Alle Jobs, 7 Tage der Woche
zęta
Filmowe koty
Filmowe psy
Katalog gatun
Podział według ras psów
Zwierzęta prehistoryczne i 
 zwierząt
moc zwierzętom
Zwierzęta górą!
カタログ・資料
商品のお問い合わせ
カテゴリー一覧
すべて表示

★ ★ ★ ★ ★ ★ ★

To-do item: Transcribe the entries exactly, and make each line match the original.

Solution to this exercise:
Alle Jobs, 7 Tage der Woche
zęta
Filmowe koty
Filmowe psy
Katalog gatun
Podział według ras psów
Zwierzęta prehistoryczne i 
 zwierząt
moc zwierzętom
Zwierzęta górą!
カタログ・資料
商品のお問い合わせ
カテゴリー一覧
すべて表示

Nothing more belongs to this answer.